What is expected:
Answer these questions from the food blog posts:
(a) Which place does the February 27 post call the new favorite spot for chilaquiles, and where is it located?
(b) In which film does Top Notch Hamburgers appear as a backdrop?
(c) Which Seattle burger place closed down?

Document text START

Sunday, February 27, 2011

Gas station breakfast.

(Top) Chilaquiles w/ huevos over-easy. (Bottom) J w/ coffee. © Ryan Schierling
Sometimes there's just nothing better than waking up slowly on a late February Sunday morning, sleepily pushing your way into the humid, overcast day and finding fresh and fiery familiarity at the back of a gas station/convenience store. You can sit at the bar that cradles the tiny open kitchen, or you can kick the back door and eat at the picnic tables, listening to the sound of the highway, drinking your coffee and enjoying the warming spring air. 


Señor Buddy's, off of Highway 290 outside of Austin, is now our favorite place for chilaquiles. 

Wednesday, February 23, 2011

Hamburger Superior.

Top Notch trio. © Ryan Schierling
As much as I'd like to start this off with a quote from Richard Linklater's "Dazed and Confused," which prominently features Austin's Top Notch Hamburgers as backdrop for his classic film about the last day of school in 1976 in a small Texas town, I can't. In the movie, the restaurant isn't much more than a cool background. So I'm going to go with Jules in Pulp Fiction for this one, because it's pretty much true.

"My girlfriend's a vegetarian, so that pretty much makes me a vegetarian, but I do enjoy a tasty burger."

There was a dearth of good, solid burgers in Seattle. It was either local fast food chains (the beloved and cheap Dick's immediately springs to mind) with their thin, grey patties, or pubs (Two Bells Tavern), or specialty burger joints (Lunchbox Laboratory, who Food Network called the best burger in the state) with ridiculous and delicious over-the-top offerings. Don't get me wrong, when I'd had a few drinks I loved eating Dick's as much as the next guy – yeah, that one never gets old – and LL put me into food coma more than a few times, but there was nowhere to go for an honest middle-of-the-road burger that was fresh, consistent, well-made and delicious. Red Mill came close. Daly's came closer. But Daly's closed down, was probably bulldozed and is now condos-up, retail-down.

Document text END
Material supplied START

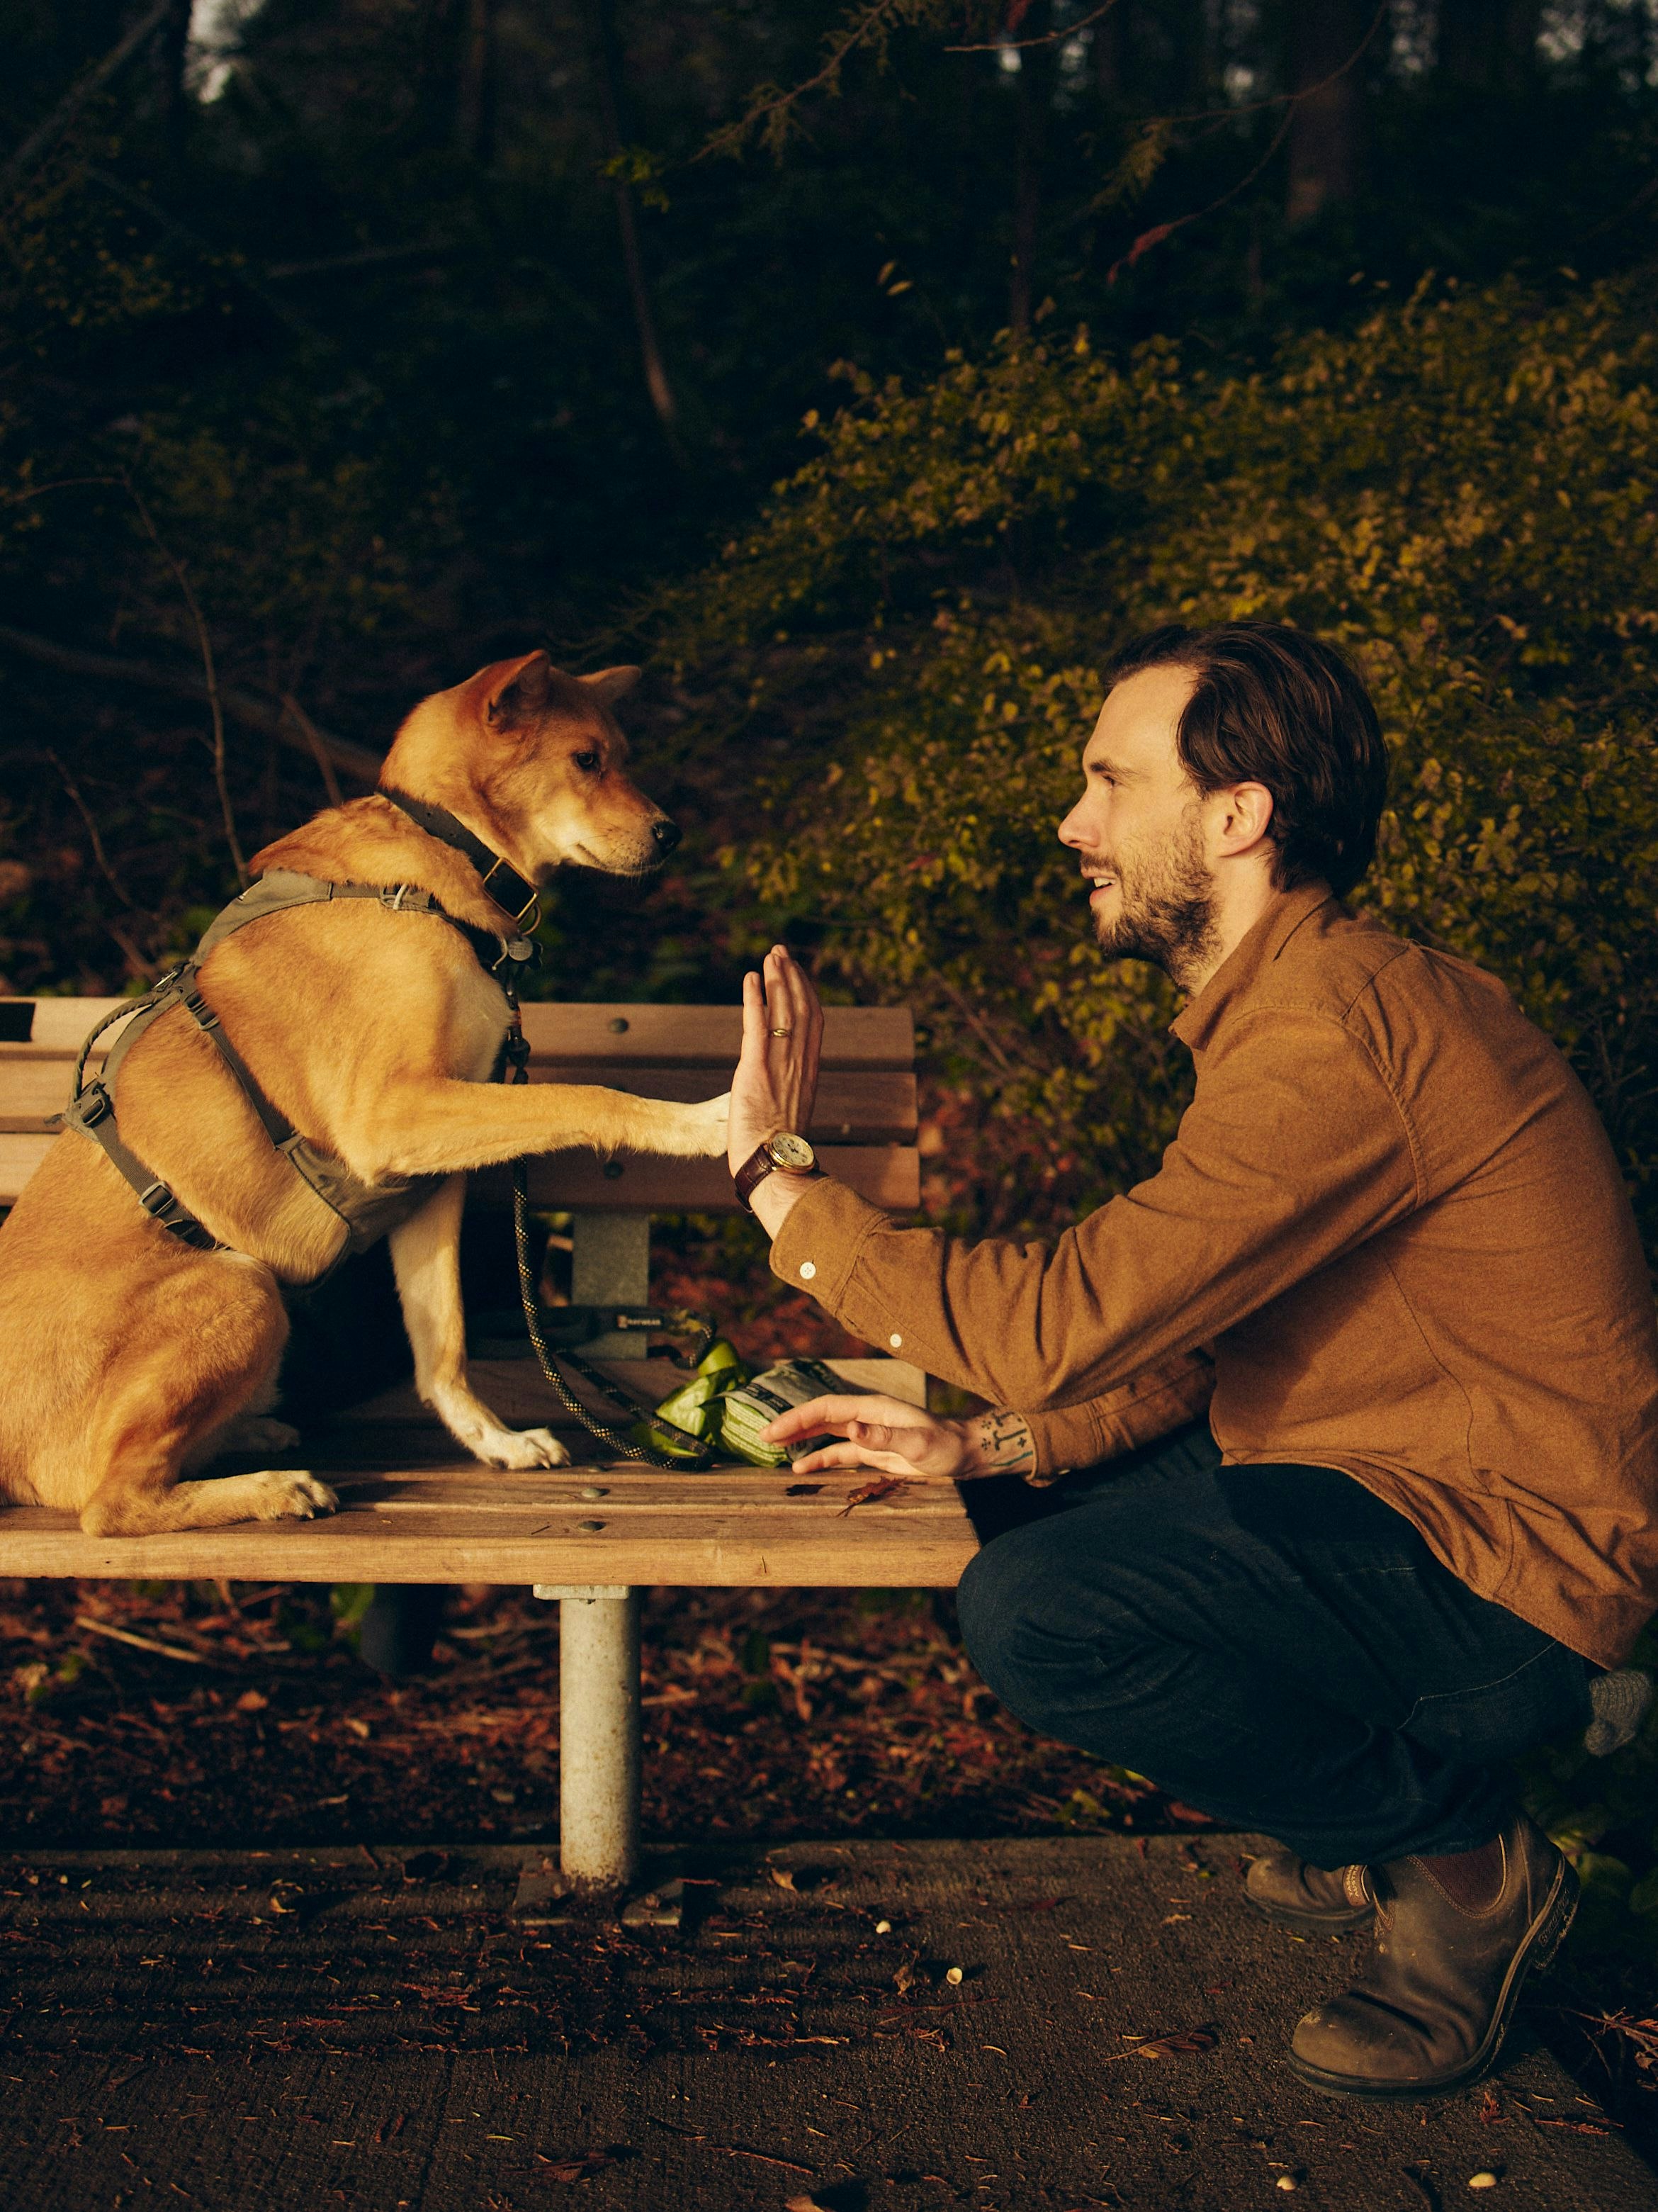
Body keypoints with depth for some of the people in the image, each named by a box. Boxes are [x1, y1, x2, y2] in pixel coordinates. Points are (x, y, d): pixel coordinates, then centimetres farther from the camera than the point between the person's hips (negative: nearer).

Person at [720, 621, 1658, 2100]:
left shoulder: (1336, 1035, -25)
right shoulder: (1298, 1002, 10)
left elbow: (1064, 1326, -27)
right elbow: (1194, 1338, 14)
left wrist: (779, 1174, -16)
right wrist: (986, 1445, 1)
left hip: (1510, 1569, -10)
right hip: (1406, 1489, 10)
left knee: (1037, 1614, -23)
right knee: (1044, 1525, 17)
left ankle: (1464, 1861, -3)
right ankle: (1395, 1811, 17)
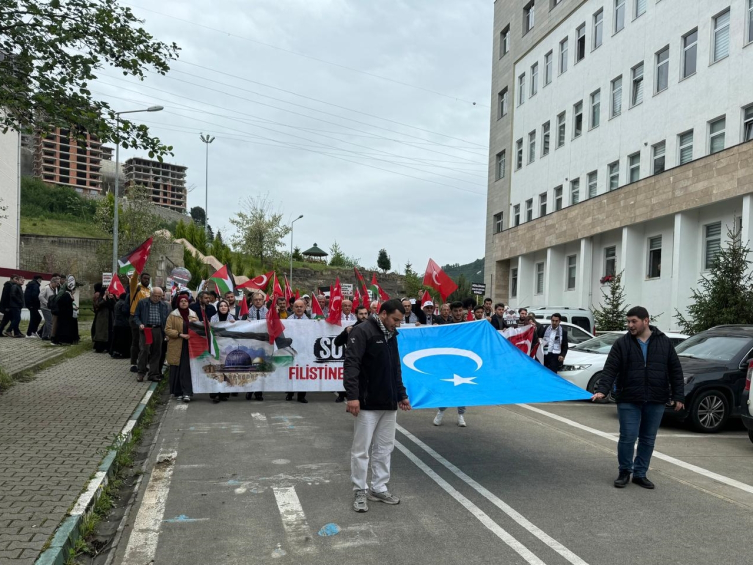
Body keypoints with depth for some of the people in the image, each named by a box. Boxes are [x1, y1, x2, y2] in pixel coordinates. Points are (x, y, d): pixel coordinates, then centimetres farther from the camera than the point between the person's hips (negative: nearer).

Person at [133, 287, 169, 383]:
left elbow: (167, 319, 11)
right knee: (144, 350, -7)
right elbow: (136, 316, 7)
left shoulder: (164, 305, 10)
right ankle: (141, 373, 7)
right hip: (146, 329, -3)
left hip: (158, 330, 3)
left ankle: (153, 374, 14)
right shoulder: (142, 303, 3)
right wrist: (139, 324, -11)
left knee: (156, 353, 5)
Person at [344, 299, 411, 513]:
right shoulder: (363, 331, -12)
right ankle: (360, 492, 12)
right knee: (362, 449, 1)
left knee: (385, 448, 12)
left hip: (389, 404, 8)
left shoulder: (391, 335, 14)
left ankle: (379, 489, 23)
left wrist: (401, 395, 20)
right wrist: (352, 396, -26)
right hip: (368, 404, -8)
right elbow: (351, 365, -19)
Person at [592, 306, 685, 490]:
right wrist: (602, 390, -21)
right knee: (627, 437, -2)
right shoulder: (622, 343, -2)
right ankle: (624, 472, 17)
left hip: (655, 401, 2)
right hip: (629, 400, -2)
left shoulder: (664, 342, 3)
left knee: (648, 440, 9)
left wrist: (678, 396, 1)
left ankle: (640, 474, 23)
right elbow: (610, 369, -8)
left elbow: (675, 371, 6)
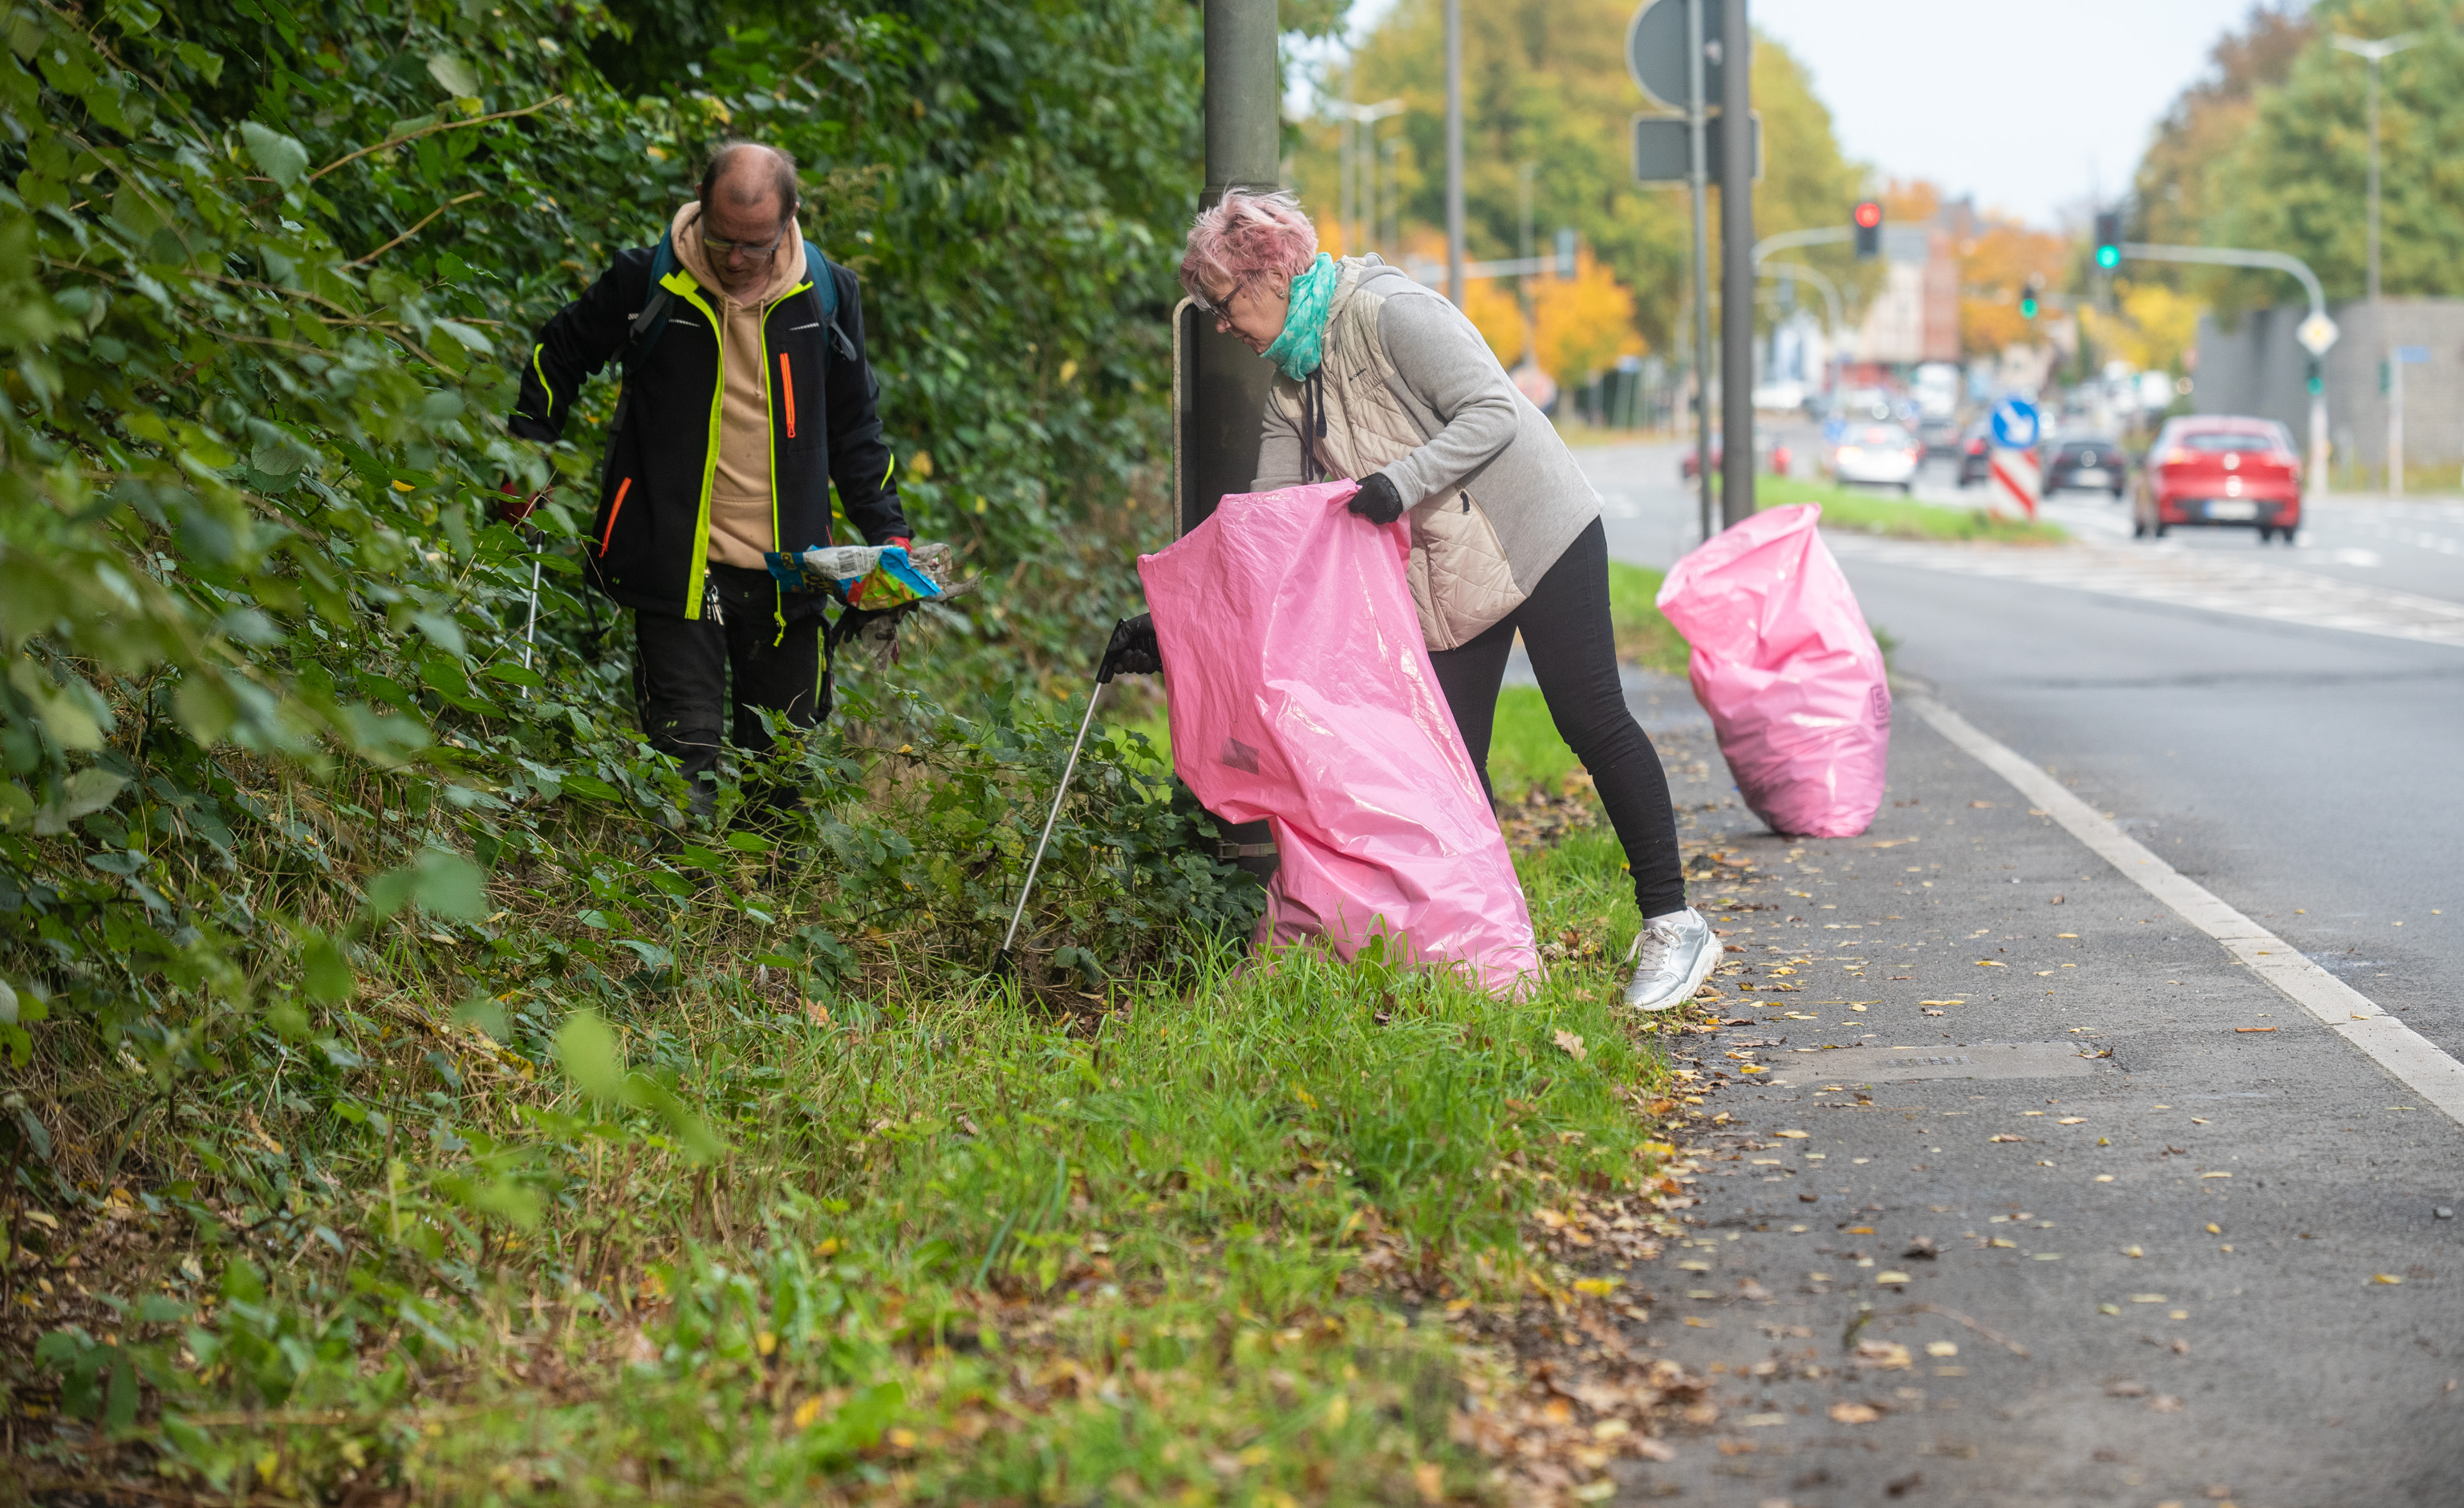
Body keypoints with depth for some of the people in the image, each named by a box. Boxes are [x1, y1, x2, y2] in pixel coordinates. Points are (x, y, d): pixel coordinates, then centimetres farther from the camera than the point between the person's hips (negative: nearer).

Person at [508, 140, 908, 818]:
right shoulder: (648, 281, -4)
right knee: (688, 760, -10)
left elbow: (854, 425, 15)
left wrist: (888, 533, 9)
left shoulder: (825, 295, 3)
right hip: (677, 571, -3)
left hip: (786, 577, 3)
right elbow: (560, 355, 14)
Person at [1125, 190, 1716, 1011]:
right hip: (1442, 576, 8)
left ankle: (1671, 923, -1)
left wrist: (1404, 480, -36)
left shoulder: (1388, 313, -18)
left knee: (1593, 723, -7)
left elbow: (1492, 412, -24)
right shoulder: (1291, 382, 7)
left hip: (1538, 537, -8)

Material supplied END

Exercise solution:
(a) Señor Buddy's, off of Highway 290 outside of Austin.
(b) Richard Linklater's "Dazed and Confused."
(c) Daly's.